Le Somaliland, nouvel atout géostratégique d'Israël ?
La reconnaissance par Israël du Somaliland a surpris mais s'inscrit dans la nouvelle stratégie d'Israël face à ses grands rivaux, Iran en tête, en offrant aux Israéliens la possibilité d'un accès inégalable sur la mer Rouge et le golfe d'Aden.
- Une décision mûrement réfléchie -
L'annonce israélienne, une première pour cette république autoproclamée qui a fait sécession de la Somalie en 1991, est intervenue après des discussions "impliquant le Mossad (services secrets extérieurs) dans un rôle de paradiplomatie", assure à l'AFP David Khalfa, chercheur de la fondation Jean-Jaurès, à Paris.
Aucune contrepartie n'a été révélée.
A terme, l'armée israélienne peut espérer se rapprocher des bases militaires des rebelles yéménites houthis, alliés de l'Iran, qui l'ont frappé à moult reprises depuis le début de la guerre à Gaza déclenchée par l'attaque du Hamas, le 7 octobre 2023.
En y installant avions de chasse et drones de surveillance, Israël pourrait "surveiller et frapper les Houthis", fait valoir l'analyste, également co-président du centre Atlantic Middle East Forum, soulignant combien la zone se trouve au coeur de "toutes les activités des proxies (intermédiaires) de Téhéran dans la région".

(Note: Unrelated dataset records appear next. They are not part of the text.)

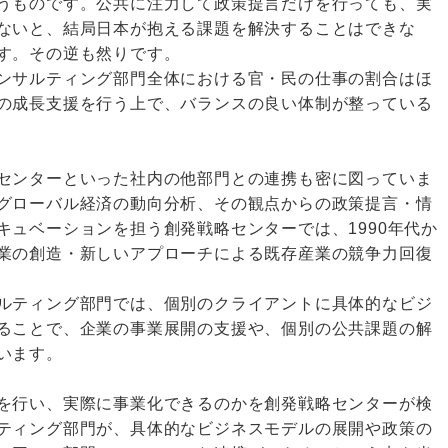
うものです。公共に注力して政策提言だけを行っても、実
ないと、結局日本が抱える課題を解決することはできな
す。その逆も然りです。
ンサルティング部門全体における官・民の仕事の割合はほ
の成長支援を行う上で、バランスの良い体制が整っている
センターといった社内の他部門との連携も密に図っていま
グローバル経済の動向分析、その観点からの政策提言・情
キュベーションを担う創発戦略センターでは、1990年代か
業の創造・新しいアプローチによる既存産業の競争力回復
ルティング部門では、個別のクライアントに具体的なビジ
ることで、企業の事業展開の支援や、個別の公共課題の解
います。
を行い、実際に事業化できるのかを創発戦略センターが検
ティング部門が、具体的なビジネスモデルの展開や政策の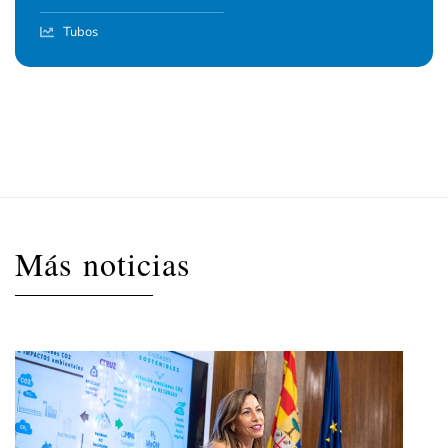
Tubos
Más noticias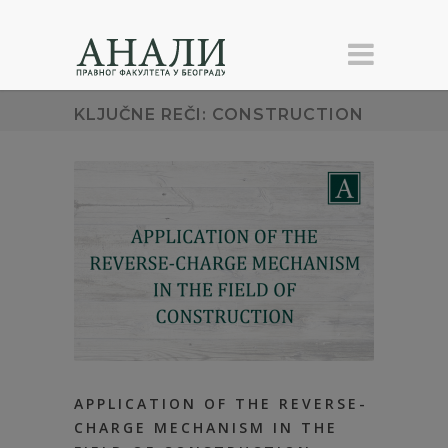
KLJUČNE REČI: CONSTRUCTION
APPLICATION OF THE REVERSE-
CHARGE MECHANISM IN THE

Des perspectives confirmées par Asher Lubotzky, de l'Institut des relations israélo-africaines d'Herzliya, près de Tel-Aviv. "Vu que les Etats du Golfe, les Etats-Unis et Israël ont tous combattu les Houthis ces dernières années sans résultat significatif, la possibilité d'opérer depuis le territoire du Somaliland pourrait changer la donne".
Au-delà, Israël témoigne, plus de deux ans après la déflagration du 7-octobre, de sa volonté de fonder des "contre-alliances" face à l'Iran, sur les côtes d'un Somaliland pro-occidental et politiquement stable, "un atout rare dans cette région du monde", ajoute David Khalfa.
- Une région hautement stratégique -
Le Somaliland intéresse les Occidentaux depuis longtemps: sous influence de l'Empire ottoman, il est devenu protectorat britannique en 1888. Et les Etats-Unis ont envisagé d'y installer une base militaire dans les années 1980.
"Sa situation à l'entrée du golfe d'Aden - en face du sud du Yémen - reliant la mer Rouge à l'océan Indien lui confère une importance géostratégique unique", souligne Asher Lubotzky.
Elle offre un accès direct au Golfe d'Aden et au détroit de Bab-el-Mandeb, sur l'une des routes commerciales les plus fréquentées du monde.
Pour l'experte en sécurité Samira Gaid, du centre de réflexion somalien Balqiis Insights, à Mogadiscio, "cette évolution renforce les inquiétudes selon lesquelles la mer Rouge et le Golfe d'Aden sont des espaces politiques militarisés plutôt que des corridors commerciaux neutres".
Elle accélère également "l'enchevêtrement, depuis une décennie, de la Corne de l'Afrique dans les rivalités moyen-orientales".
- Les puissances régionales à l'affût -
De fait, les Emirats arabes unis exploitent une base militaire sur le port de Berbera, en vertu d'un accord datant de 2017. Et certaines sources affirment qu'Abou Dhabi pourrait en faciliter l'accès à Israël.
Le Somaliland est par ailleurs convoité par l'Ethiopie pour obtenir l'accès à la mer qui lui manque.
Sa reconnaissance par Israël, allié de ces deux pays dans la zone, n'en est que plus logique, explique à l'AFP Colin Clarke, directeur scientifique du Soufan Center, à New York.
"Cela semble s'aligner sur les alliances d'Israël (...), qui considère probablement que ses avantages stratégiques potentiels l'emportent sur les inconvénients diplomatiques", relève-t-il.
"La Corne de l'Afrique, comme d'autres régions du continent, est devenue un champ de bataille entre puissances moyennes, dont Israël, la Turquie et les Etats du Golfe".
Les analystes soulignent combien ces développements mettent de l'huile sur le feu de la rivalité croissante entre Israël et Turquie. L'un est proche des Emirats et reconnaît le Somaliland, l'autre est allié du Qatar et pense la Somalie en quasi "pays satellite", selon les termes d'Asher Lubotzky.
Mardi, le président turc Recep Tayyip Erdogan a jugé la reconnaissance du Somaliland "illégitime et inacceptable", accusant le gouvernement de Benjamin Netanyahu de "déstabiliser la Corne de l'Afrique".